### WHAT YOU NEED TO DO
Could you transcribe every record below exactly as written, excluding the pictures?

(Page layout parsing data)
⟨
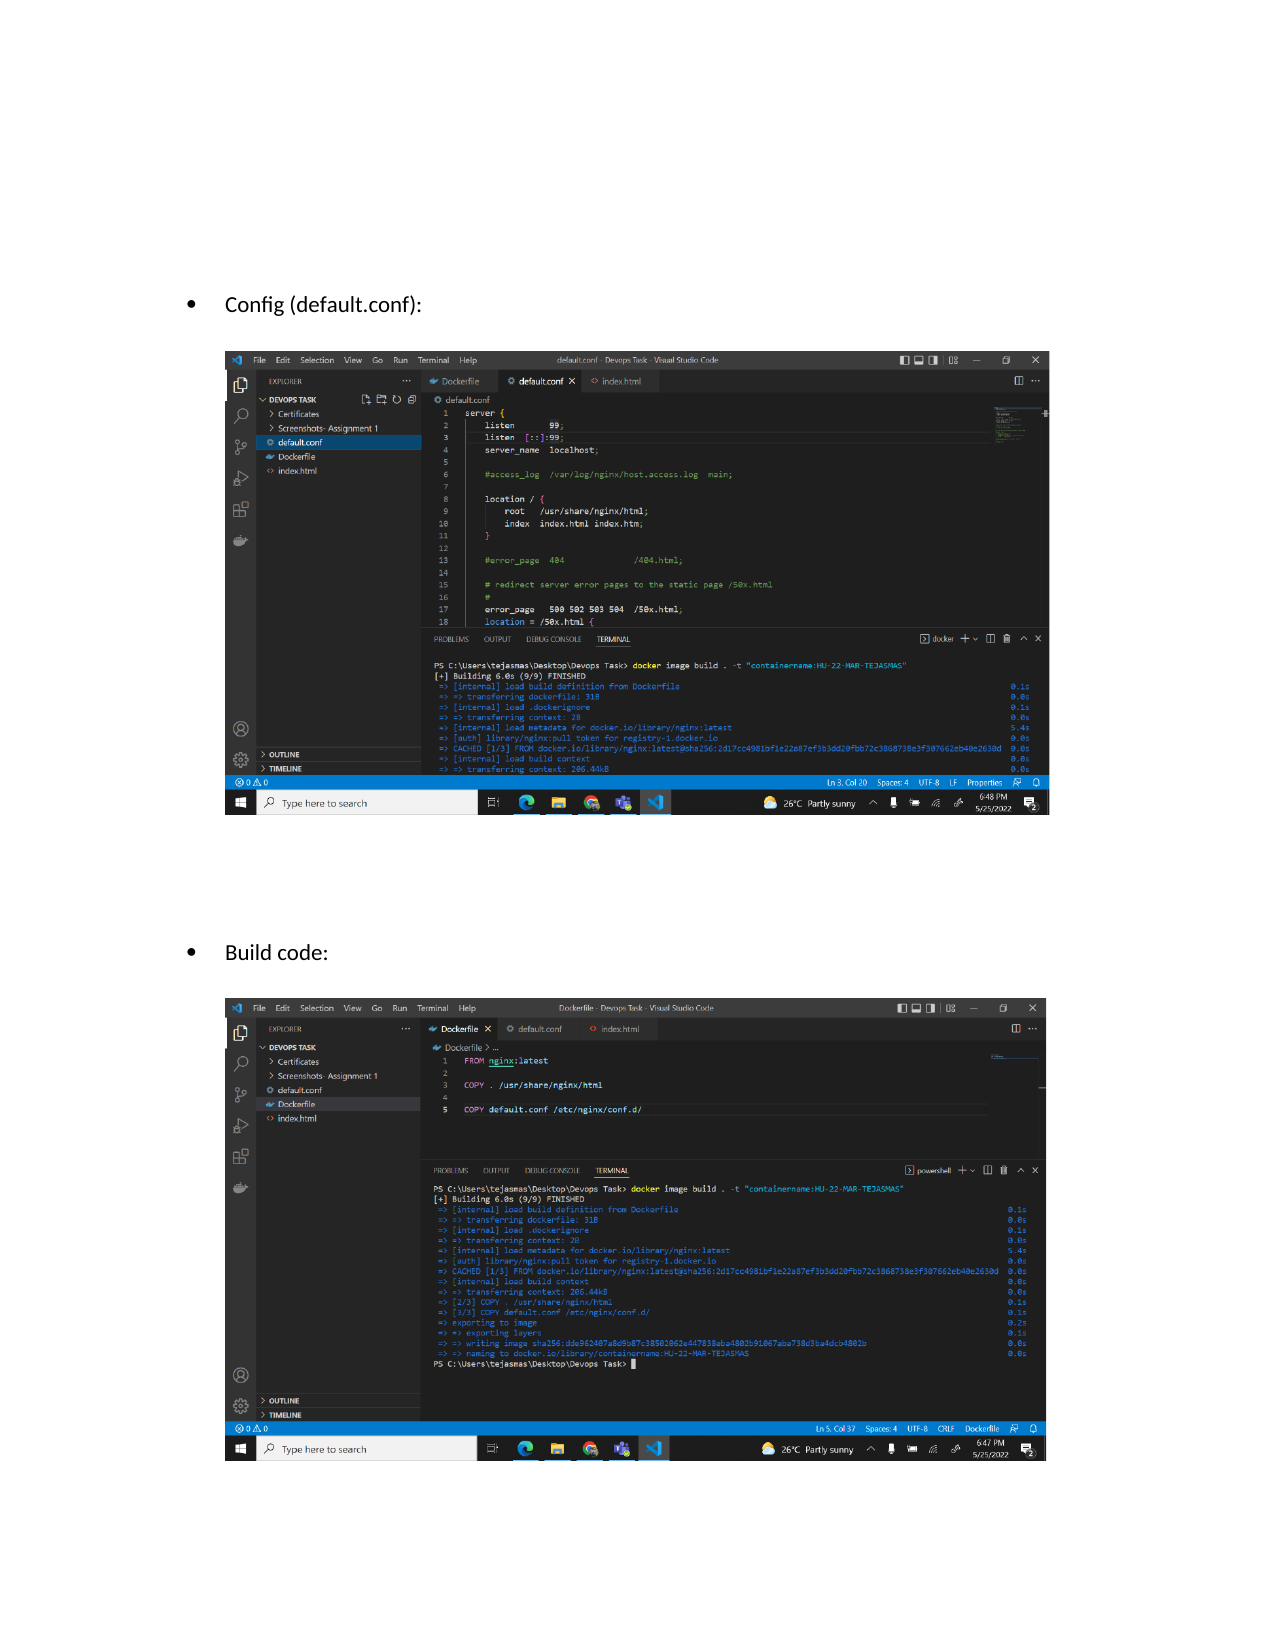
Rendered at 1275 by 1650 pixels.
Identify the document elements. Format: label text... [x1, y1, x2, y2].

picture [225, 998, 1047, 1461]
list Build code: [187, 938, 1125, 966]
list Config (default.conf): [187, 291, 1125, 319]
picture [225, 351, 1050, 815]
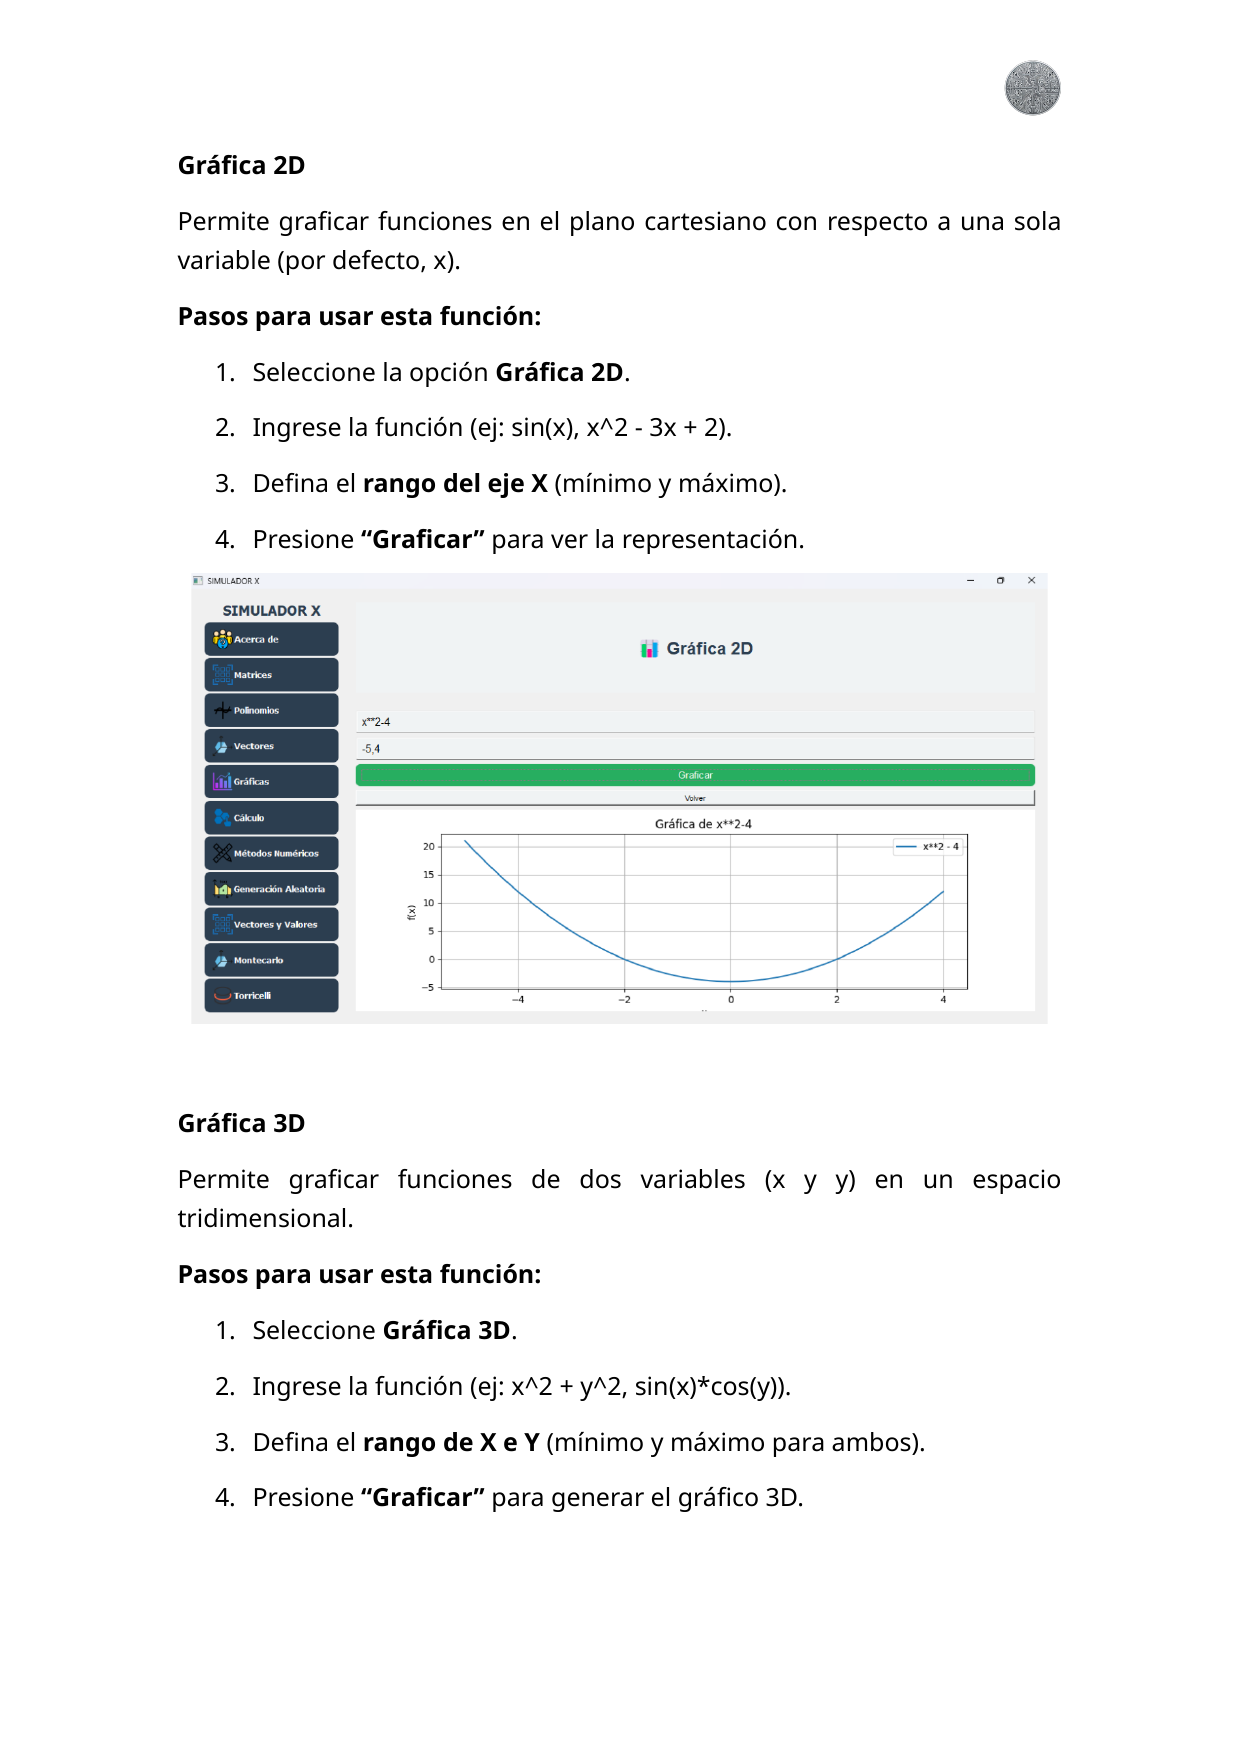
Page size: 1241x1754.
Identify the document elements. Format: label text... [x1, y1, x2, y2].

text Pasos para usar esta función: [177, 298, 1063, 332]
text Permite graficar funciones en el plano cartesiano con respecto a una sola variable (por defecto, x). [177, 203, 1063, 277]
picture [191, 573, 1048, 1024]
list Defina el rango de X e Y (mínimo y máximo para ambos). [215, 1424, 1063, 1458]
list Ingrese la función (ej: x^2 + y^2, sin(x)*cos(y)). [215, 1368, 1063, 1402]
text Permite graficar funciones de dos variables (x y y) en un espacio tridimensional. [177, 1162, 1063, 1235]
list Ingrese la función (ej: sin(x), x^2 - 3x + 2). [215, 410, 1063, 444]
list Seleccione la opción Gráfica 2D. [215, 354, 1063, 388]
list Seleccione Gráfica 3D. [215, 1312, 1063, 1347]
text Gráfica 3D [177, 1106, 1063, 1140]
text Gráfica 2D [177, 148, 1063, 182]
text Pasos para usar esta función: [177, 1257, 1063, 1291]
picture [999, 56, 1063, 120]
list Defina el rango del eje X (mínimo y máximo). [215, 466, 1063, 500]
list Presione “Graficar” para generar el gráfico 3D. [215, 1480, 1063, 1514]
list Presione “Graficar” para ver la representación. [215, 522, 1063, 556]
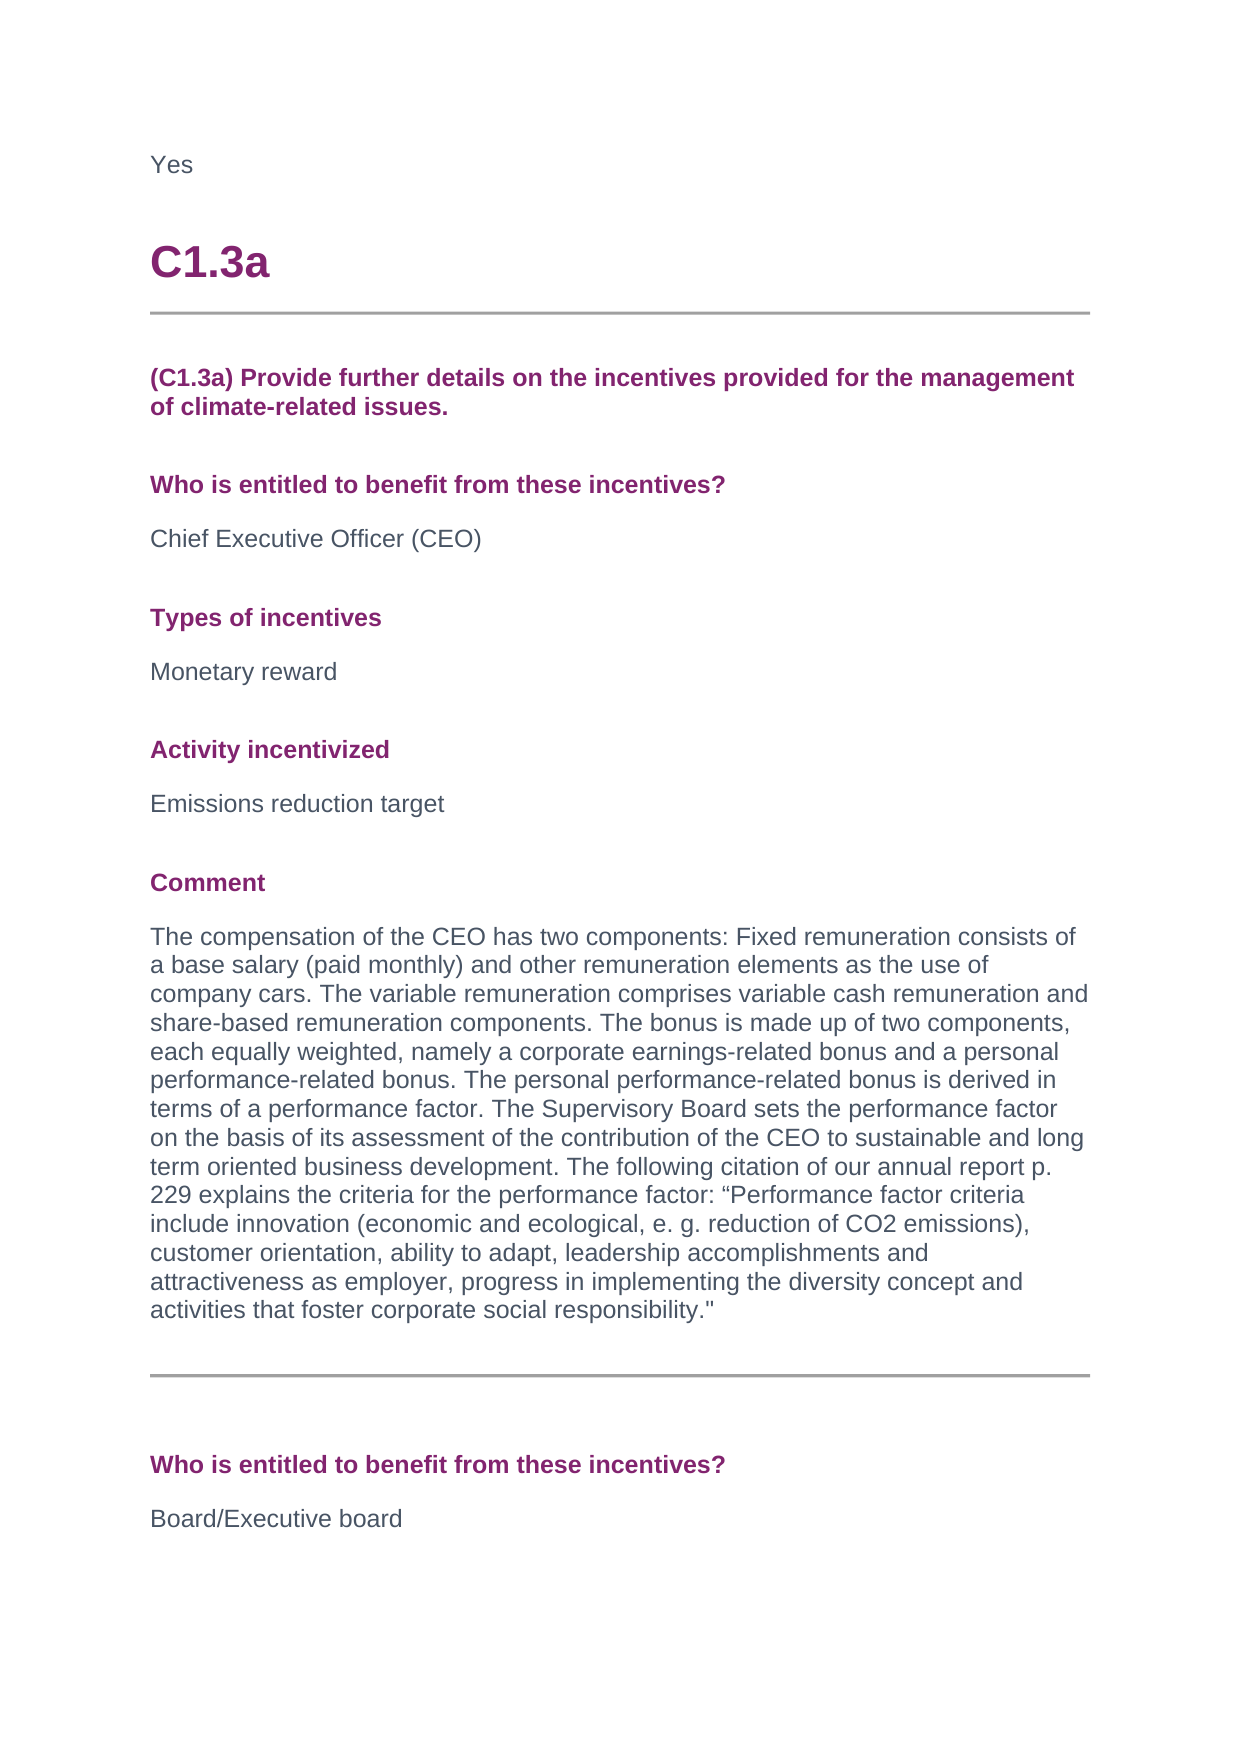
⟩
### RESPONSE TO THE EXERCISE
Rendered at 1275 by 1650 pixels.
Identify the document elements. Format: label text... [x1, y1, x2, y2].

picture [225, 998, 1047, 1461]
list Build code: [187, 938, 1125, 966]
list Config (default.conf): [187, 291, 1125, 319]
picture [225, 351, 1050, 815]
Page size: 1241x1754.
Identify the document elements. Format: label text... [x1, y1, x2, y2].

text Pasos para usar esta función: [177, 298, 1063, 332]
text Permite graficar funciones en el plano cartesiano con respecto a una sola variable (por defecto, x). [177, 203, 1063, 277]
picture [191, 573, 1048, 1024]
list Defina el rango de X e Y (mínimo y máximo para ambos). [215, 1424, 1063, 1458]
list Ingrese la función (ej: x^2 + y^2, sin(x)*cos(y)). [215, 1368, 1063, 1402]
text Permite graficar funciones de dos variables (x y y) en un espacio tridimensional. [177, 1162, 1063, 1235]
list Ingrese la función (ej: sin(x), x^2 - 3x + 2). [215, 410, 1063, 444]
list Seleccione la opción Gráfica 2D. [215, 354, 1063, 388]
list Seleccione Gráfica 3D. [215, 1312, 1063, 1347]
text Gráfica 3D [177, 1106, 1063, 1140]
text Gráfica 2D [177, 148, 1063, 182]
text Pasos para usar esta función: [177, 1257, 1063, 1291]
picture [999, 56, 1063, 120]
list Defina el rango del eje X (mínimo y máximo). [215, 466, 1063, 500]
list Presione “Graficar” para generar el gráfico 3D. [215, 1480, 1063, 1514]
list Presione “Graficar” para ver la representación. [215, 522, 1063, 556]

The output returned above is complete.